As for music theory, a third is called so because it spans three half-notes. It describe the size of a range which is independent of the offset of the indices. By the same token decades are 10 years (not 9) and centuries are 100 years (not 99).
> For example February is the 2. month, so if you have a list of the names of the months, you would expect month_names[2] to be February.
That's not 1-based indexing being good; that's conforming to (or reflecting) an externally imposed 1-based system that is itself questionable.
Should the seconds of a minute go from 1 to 60 instead of 0 to 59? Dates and times are full of poorly chosen conventions, including ones that don't match people's intuitions. For instance, many people celebrated the new millennium in January 2000. People also want decades to go from 0 to 9; the "eighties" are years matching the pattern 198?, not 1981 to 1990. Yet the 20th century goes from 1901 to 2000.
In many situations when 1 based numbering is used, it's just symbols in a sequence.
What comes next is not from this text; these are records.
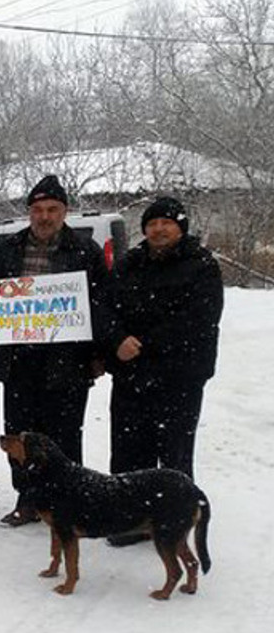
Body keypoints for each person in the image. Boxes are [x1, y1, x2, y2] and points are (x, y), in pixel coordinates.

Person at [0, 175, 110, 528]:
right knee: (20, 435)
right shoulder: (8, 249)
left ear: (65, 211)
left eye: (52, 209)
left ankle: (69, 502)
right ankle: (28, 501)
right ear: (29, 213)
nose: (45, 216)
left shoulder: (85, 251)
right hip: (19, 359)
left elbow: (102, 304)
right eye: (37, 209)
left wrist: (99, 354)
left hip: (68, 361)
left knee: (65, 436)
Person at [105, 197, 223, 546]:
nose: (158, 229)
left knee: (174, 453)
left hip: (180, 376)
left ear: (180, 227)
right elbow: (106, 307)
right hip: (131, 375)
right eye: (152, 223)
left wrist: (141, 342)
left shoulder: (201, 264)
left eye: (166, 223)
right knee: (128, 451)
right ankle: (129, 521)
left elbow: (199, 320)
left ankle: (173, 520)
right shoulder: (129, 264)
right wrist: (115, 339)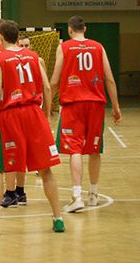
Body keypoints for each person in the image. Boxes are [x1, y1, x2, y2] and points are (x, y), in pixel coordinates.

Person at [0, 20, 64, 235]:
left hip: (11, 115)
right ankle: (58, 219)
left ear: (1, 38)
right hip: (34, 113)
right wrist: (46, 113)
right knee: (46, 169)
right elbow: (47, 87)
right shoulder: (34, 57)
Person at [50, 16, 122, 213]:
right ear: (85, 29)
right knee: (94, 149)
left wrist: (47, 103)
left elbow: (55, 80)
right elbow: (109, 78)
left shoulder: (64, 47)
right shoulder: (98, 47)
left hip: (73, 103)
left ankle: (76, 196)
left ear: (70, 30)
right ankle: (93, 194)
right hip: (96, 104)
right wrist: (115, 107)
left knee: (75, 150)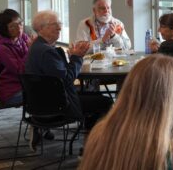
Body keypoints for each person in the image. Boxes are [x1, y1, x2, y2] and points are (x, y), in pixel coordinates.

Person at [25, 11, 113, 150]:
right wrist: (77, 57)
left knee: (91, 95)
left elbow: (59, 76)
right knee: (105, 101)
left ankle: (90, 143)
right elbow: (67, 79)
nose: (60, 28)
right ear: (41, 28)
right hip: (56, 106)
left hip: (39, 103)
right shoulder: (47, 52)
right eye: (55, 25)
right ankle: (93, 148)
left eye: (59, 24)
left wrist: (72, 58)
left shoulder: (37, 47)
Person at [0, 9, 31, 105]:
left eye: (20, 23)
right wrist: (31, 50)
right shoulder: (2, 48)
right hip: (11, 92)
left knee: (52, 88)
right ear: (4, 29)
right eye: (12, 26)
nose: (19, 28)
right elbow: (20, 70)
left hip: (25, 85)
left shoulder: (23, 38)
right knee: (45, 94)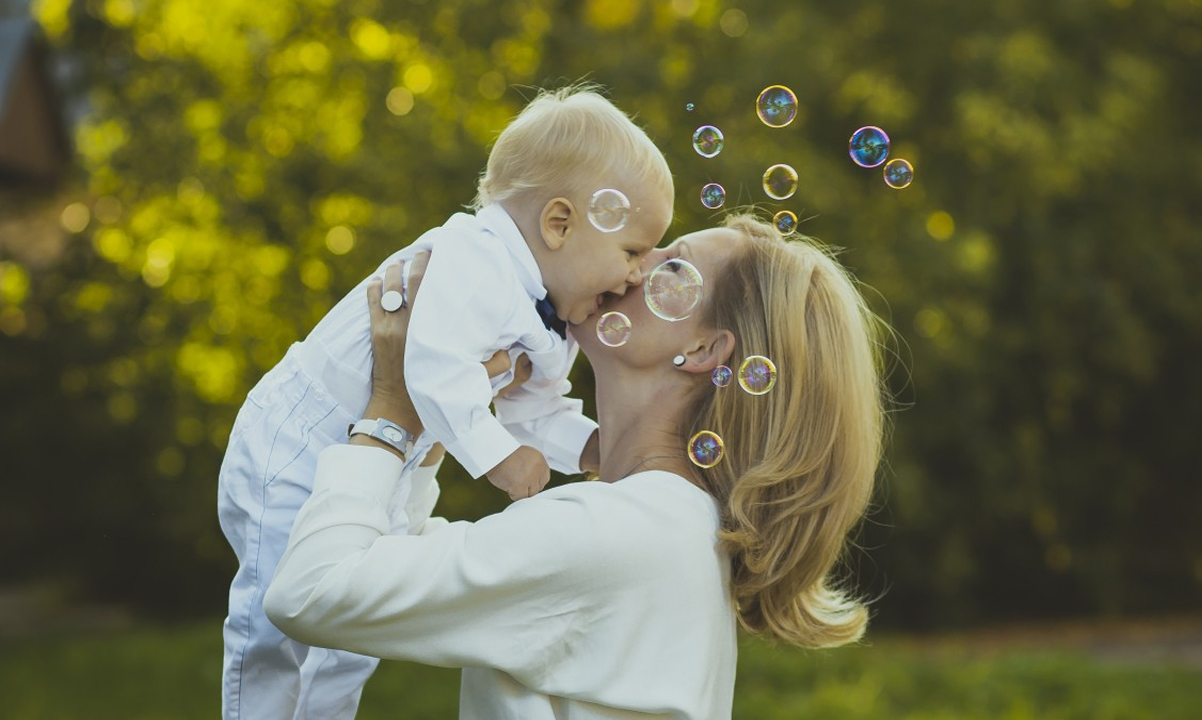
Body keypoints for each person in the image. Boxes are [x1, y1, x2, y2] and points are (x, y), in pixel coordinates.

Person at [263, 213, 889, 719]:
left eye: (671, 265)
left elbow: (314, 590)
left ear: (703, 349)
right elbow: (386, 556)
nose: (633, 264)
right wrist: (433, 411)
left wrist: (391, 413)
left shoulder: (618, 535)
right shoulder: (663, 526)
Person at [217, 86, 674, 720]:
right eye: (631, 251)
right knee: (275, 616)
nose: (637, 275)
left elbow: (534, 411)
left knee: (352, 627)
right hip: (300, 437)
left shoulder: (554, 322)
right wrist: (500, 460)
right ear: (560, 223)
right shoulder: (475, 257)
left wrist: (597, 449)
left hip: (392, 458)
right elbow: (431, 369)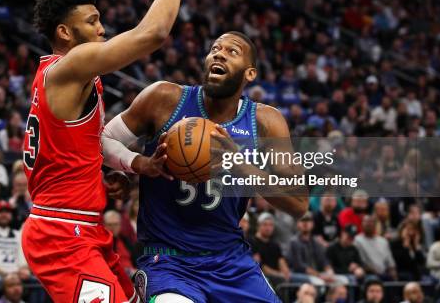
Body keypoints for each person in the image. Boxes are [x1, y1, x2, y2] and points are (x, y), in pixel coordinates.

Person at [21, 0, 200, 303]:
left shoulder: (68, 76)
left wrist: (135, 164)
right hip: (61, 233)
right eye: (92, 22)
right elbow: (151, 35)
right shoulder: (71, 66)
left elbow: (89, 142)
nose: (102, 29)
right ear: (65, 33)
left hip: (81, 226)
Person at [102, 31, 308, 302]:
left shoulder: (266, 122)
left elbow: (298, 203)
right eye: (215, 48)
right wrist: (137, 164)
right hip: (169, 261)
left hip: (231, 262)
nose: (219, 53)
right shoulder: (164, 99)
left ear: (250, 74)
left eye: (232, 51)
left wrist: (238, 163)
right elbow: (103, 139)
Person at [288, 212, 347, 286]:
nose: (305, 223)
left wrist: (329, 271)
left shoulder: (315, 241)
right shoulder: (294, 242)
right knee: (319, 283)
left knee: (343, 280)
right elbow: (299, 266)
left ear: (313, 224)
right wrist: (319, 275)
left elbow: (323, 260)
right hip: (299, 274)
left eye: (308, 220)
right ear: (297, 224)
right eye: (302, 220)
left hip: (316, 274)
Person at [251, 212, 291, 287]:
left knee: (304, 280)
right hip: (263, 277)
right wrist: (280, 275)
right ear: (258, 226)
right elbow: (261, 267)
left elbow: (281, 261)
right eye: (265, 224)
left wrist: (286, 273)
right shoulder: (252, 243)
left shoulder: (275, 245)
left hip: (279, 276)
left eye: (270, 225)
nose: (268, 228)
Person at [354, 215, 397, 280]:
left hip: (384, 273)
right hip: (368, 274)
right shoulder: (357, 240)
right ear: (362, 224)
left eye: (371, 222)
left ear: (375, 225)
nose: (368, 224)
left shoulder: (383, 241)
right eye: (365, 222)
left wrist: (394, 274)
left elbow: (390, 263)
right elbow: (360, 261)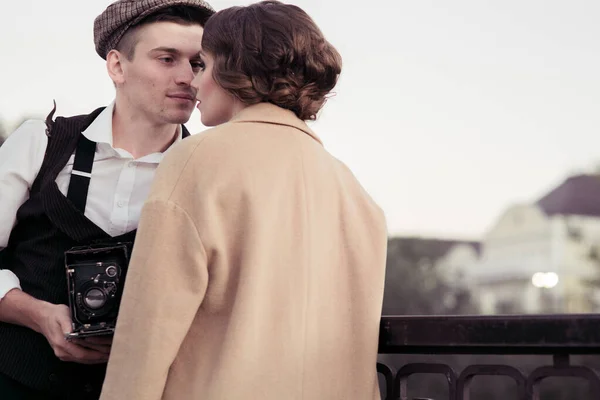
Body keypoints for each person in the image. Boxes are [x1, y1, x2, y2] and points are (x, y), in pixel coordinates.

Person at [100, 1, 388, 399]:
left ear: (234, 68)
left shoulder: (198, 159)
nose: (193, 82)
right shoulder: (355, 192)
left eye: (203, 64)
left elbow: (148, 331)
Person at [0, 0, 214, 399]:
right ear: (117, 66)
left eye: (199, 63)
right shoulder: (41, 143)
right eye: (167, 59)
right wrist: (37, 315)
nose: (188, 77)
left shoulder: (210, 172)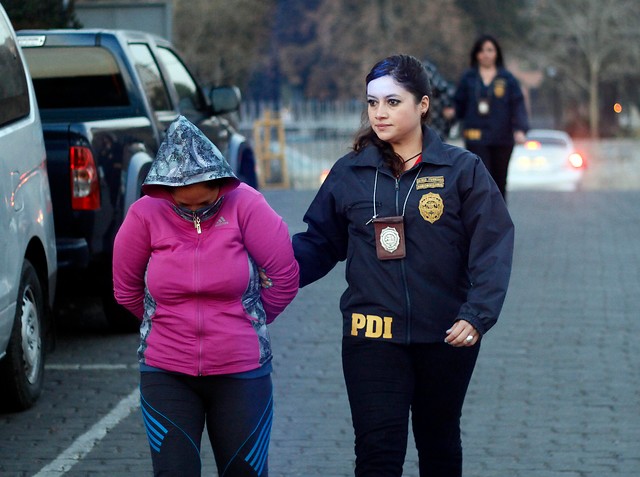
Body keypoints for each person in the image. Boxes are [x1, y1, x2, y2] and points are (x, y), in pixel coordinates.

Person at [291, 55, 514, 476]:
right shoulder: (349, 172)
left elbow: (493, 244)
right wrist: (267, 271)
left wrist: (478, 313)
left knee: (439, 443)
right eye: (373, 103)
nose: (380, 113)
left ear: (423, 105)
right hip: (371, 333)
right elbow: (319, 243)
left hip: (446, 335)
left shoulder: (461, 171)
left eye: (393, 102)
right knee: (377, 454)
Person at [112, 116, 299, 477]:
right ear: (166, 190)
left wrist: (250, 318)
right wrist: (163, 322)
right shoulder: (144, 215)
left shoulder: (247, 205)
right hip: (167, 372)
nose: (196, 212)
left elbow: (285, 277)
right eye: (185, 206)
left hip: (242, 372)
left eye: (206, 203)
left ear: (220, 183)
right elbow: (125, 289)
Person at [444, 34, 529, 200]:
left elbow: (517, 104)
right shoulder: (468, 78)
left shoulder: (507, 79)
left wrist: (520, 129)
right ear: (476, 54)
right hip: (476, 138)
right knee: (480, 179)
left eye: (490, 50)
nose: (486, 54)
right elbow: (459, 102)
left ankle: (499, 221)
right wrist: (452, 112)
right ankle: (481, 219)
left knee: (499, 181)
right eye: (482, 50)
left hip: (502, 138)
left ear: (496, 53)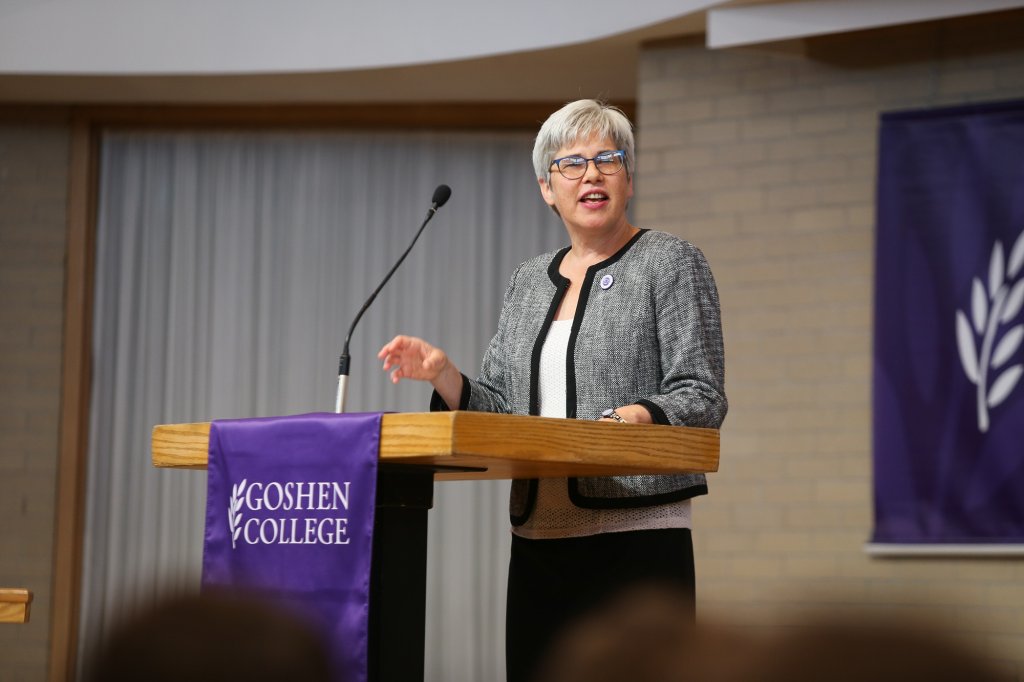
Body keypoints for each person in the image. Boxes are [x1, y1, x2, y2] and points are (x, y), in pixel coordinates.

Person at [378, 99, 727, 682]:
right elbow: (504, 410)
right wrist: (445, 375)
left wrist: (636, 417)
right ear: (547, 186)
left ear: (629, 178)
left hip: (636, 540)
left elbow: (702, 390)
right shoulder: (528, 280)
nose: (592, 174)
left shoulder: (669, 262)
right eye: (572, 164)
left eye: (607, 160)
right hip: (539, 538)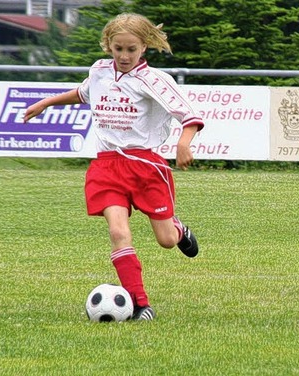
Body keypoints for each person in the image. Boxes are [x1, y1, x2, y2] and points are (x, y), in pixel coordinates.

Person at [23, 13, 203, 321]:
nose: (123, 56)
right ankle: (140, 303)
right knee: (119, 232)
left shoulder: (153, 81)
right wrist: (46, 103)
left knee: (166, 241)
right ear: (108, 45)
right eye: (118, 48)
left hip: (145, 167)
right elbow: (82, 94)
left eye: (131, 49)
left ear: (144, 47)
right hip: (106, 166)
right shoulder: (100, 71)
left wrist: (184, 143)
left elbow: (189, 117)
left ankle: (178, 229)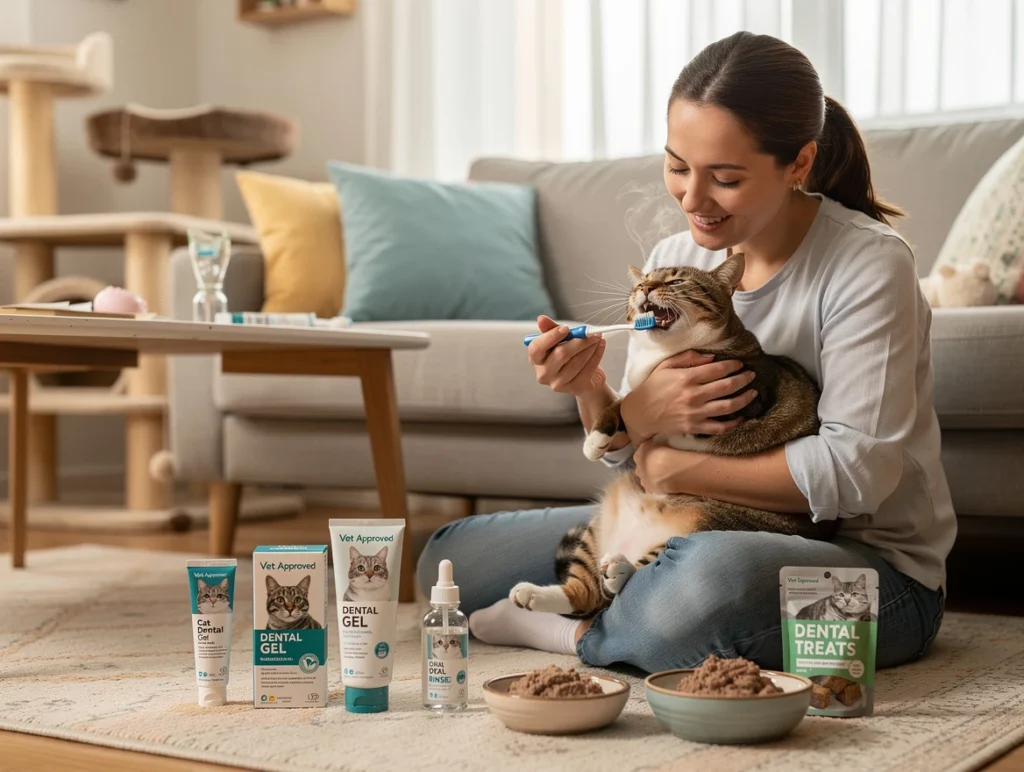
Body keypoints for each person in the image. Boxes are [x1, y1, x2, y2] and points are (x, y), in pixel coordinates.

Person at [416, 31, 955, 674]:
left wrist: (672, 468)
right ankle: (632, 611)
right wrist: (600, 395)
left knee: (703, 580)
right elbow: (630, 455)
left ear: (799, 163)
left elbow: (856, 473)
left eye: (725, 178)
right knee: (449, 559)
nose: (693, 201)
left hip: (871, 569)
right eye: (677, 167)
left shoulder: (868, 263)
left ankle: (574, 634)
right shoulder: (676, 260)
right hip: (684, 514)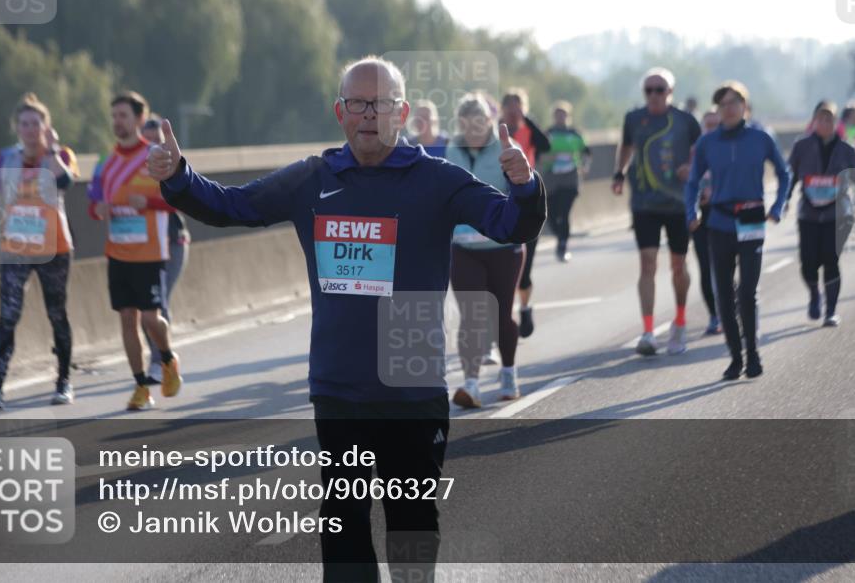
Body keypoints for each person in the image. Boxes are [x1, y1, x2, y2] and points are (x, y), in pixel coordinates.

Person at [149, 56, 545, 582]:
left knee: (412, 530)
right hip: (340, 389)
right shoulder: (314, 178)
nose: (368, 114)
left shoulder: (438, 180)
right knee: (343, 529)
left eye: (381, 104)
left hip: (411, 386)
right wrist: (178, 176)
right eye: (357, 103)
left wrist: (525, 185)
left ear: (401, 112)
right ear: (340, 112)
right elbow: (231, 206)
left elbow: (510, 225)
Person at [0, 93, 77, 409]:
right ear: (16, 127)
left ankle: (64, 382)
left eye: (36, 123)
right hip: (16, 246)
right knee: (8, 314)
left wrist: (54, 148)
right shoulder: (6, 158)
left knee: (56, 313)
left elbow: (67, 182)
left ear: (47, 127)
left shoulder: (60, 155)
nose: (30, 129)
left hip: (54, 248)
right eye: (25, 123)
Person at [685, 81, 791, 380]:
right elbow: (693, 181)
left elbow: (784, 173)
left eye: (734, 103)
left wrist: (779, 205)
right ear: (717, 110)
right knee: (724, 294)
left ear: (744, 106)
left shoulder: (760, 138)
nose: (728, 109)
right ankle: (735, 358)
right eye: (723, 105)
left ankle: (753, 354)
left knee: (746, 292)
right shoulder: (708, 143)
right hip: (718, 221)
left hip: (751, 218)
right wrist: (691, 211)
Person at [88, 91, 182, 410]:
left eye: (123, 115)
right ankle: (141, 385)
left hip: (150, 253)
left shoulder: (154, 157)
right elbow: (92, 204)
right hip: (118, 252)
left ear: (140, 119)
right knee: (127, 319)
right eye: (114, 115)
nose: (117, 121)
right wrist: (98, 209)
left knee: (150, 319)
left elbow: (176, 199)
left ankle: (168, 358)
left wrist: (150, 202)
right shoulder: (105, 162)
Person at [445, 93, 528, 407]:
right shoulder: (453, 150)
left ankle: (508, 373)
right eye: (466, 125)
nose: (473, 130)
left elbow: (524, 193)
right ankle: (471, 384)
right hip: (464, 247)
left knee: (501, 315)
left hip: (504, 248)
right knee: (471, 316)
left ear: (489, 121)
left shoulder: (506, 150)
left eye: (479, 123)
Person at [612, 67, 701, 355]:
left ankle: (680, 320)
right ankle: (648, 331)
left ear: (670, 92)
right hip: (644, 204)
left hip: (678, 203)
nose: (653, 95)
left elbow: (703, 151)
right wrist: (619, 172)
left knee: (678, 265)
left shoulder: (686, 121)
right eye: (648, 90)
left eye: (659, 89)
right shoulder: (634, 118)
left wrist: (694, 170)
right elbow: (625, 146)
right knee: (647, 264)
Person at [788, 101, 855, 327]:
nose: (825, 123)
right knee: (808, 263)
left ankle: (830, 311)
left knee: (831, 261)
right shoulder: (801, 147)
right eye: (821, 118)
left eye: (830, 118)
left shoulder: (846, 149)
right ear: (814, 121)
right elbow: (790, 176)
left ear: (836, 122)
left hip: (836, 215)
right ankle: (814, 292)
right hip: (808, 214)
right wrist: (782, 201)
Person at [140, 115, 190, 383]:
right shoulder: (133, 167)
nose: (151, 148)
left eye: (155, 141)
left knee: (157, 305)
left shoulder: (169, 165)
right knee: (145, 311)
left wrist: (145, 202)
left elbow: (178, 201)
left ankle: (160, 362)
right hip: (142, 248)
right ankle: (161, 358)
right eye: (145, 141)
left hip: (172, 243)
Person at [501, 88, 550, 337]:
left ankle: (525, 306)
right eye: (509, 107)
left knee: (525, 268)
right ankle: (505, 316)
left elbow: (546, 144)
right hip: (505, 199)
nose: (513, 112)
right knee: (504, 265)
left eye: (517, 107)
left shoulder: (529, 130)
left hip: (530, 201)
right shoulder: (499, 134)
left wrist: (527, 118)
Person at [541, 101, 591, 261]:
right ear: (553, 116)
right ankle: (560, 235)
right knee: (551, 215)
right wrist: (549, 158)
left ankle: (562, 245)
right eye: (557, 114)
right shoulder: (547, 133)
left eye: (563, 114)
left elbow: (587, 153)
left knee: (564, 212)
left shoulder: (575, 133)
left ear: (568, 116)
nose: (560, 117)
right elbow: (538, 154)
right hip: (551, 178)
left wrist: (585, 166)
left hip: (570, 177)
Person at [691, 107, 722, 335]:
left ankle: (731, 309)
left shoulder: (731, 149)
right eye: (707, 125)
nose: (710, 129)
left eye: (715, 124)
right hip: (701, 215)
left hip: (726, 214)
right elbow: (686, 183)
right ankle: (713, 315)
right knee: (704, 266)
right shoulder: (693, 152)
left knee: (726, 267)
It could be replaced by Gray code, greek letters, or Japanese kana in i-ro-ha order.
When the arithmetic properties of the index matter to the point that it's involved in multiplication (not merely successor/predecessor relationship), it is advantageous to make the origin zero.
If month_name[1] must be "January", I'm okay with wasting month_name[0]; that's better than supporting a one-based array (let alone making that default).
> As for music theory, a third is called so because it spans three half-notes.
No it doesn't; in that very same music theory, a "major second" interval is also known as "one step" or a "whole step"! A third is "two steps"; that's what it spans. (I don't know what you mean by "half-notes"; I sense confusion.) This nonsense was devised centuries ago by innumerates, just like various aspects of the calendar.
Then he goes on weird diatribes like the one about "corporate religion". I'm not sure, but I think he is trying to say that people who question his dubious logic are "sheeple".
Neil Armstrong was the 1st man on the moon - not the zero'th. Everywhere you have a sequence of discrete units, they are numbered starting from 1.
The thing with array indices in C is they are not ordinal numbers. They are offsets. Which means you can (at least in theory) do x[-1] to get the element before x. So a C array is not actually an array in the mathematical sense, it is just syntactic sugar for relative offsets in a larger array.
So what makes most sense? It really depends on what you want to achieve.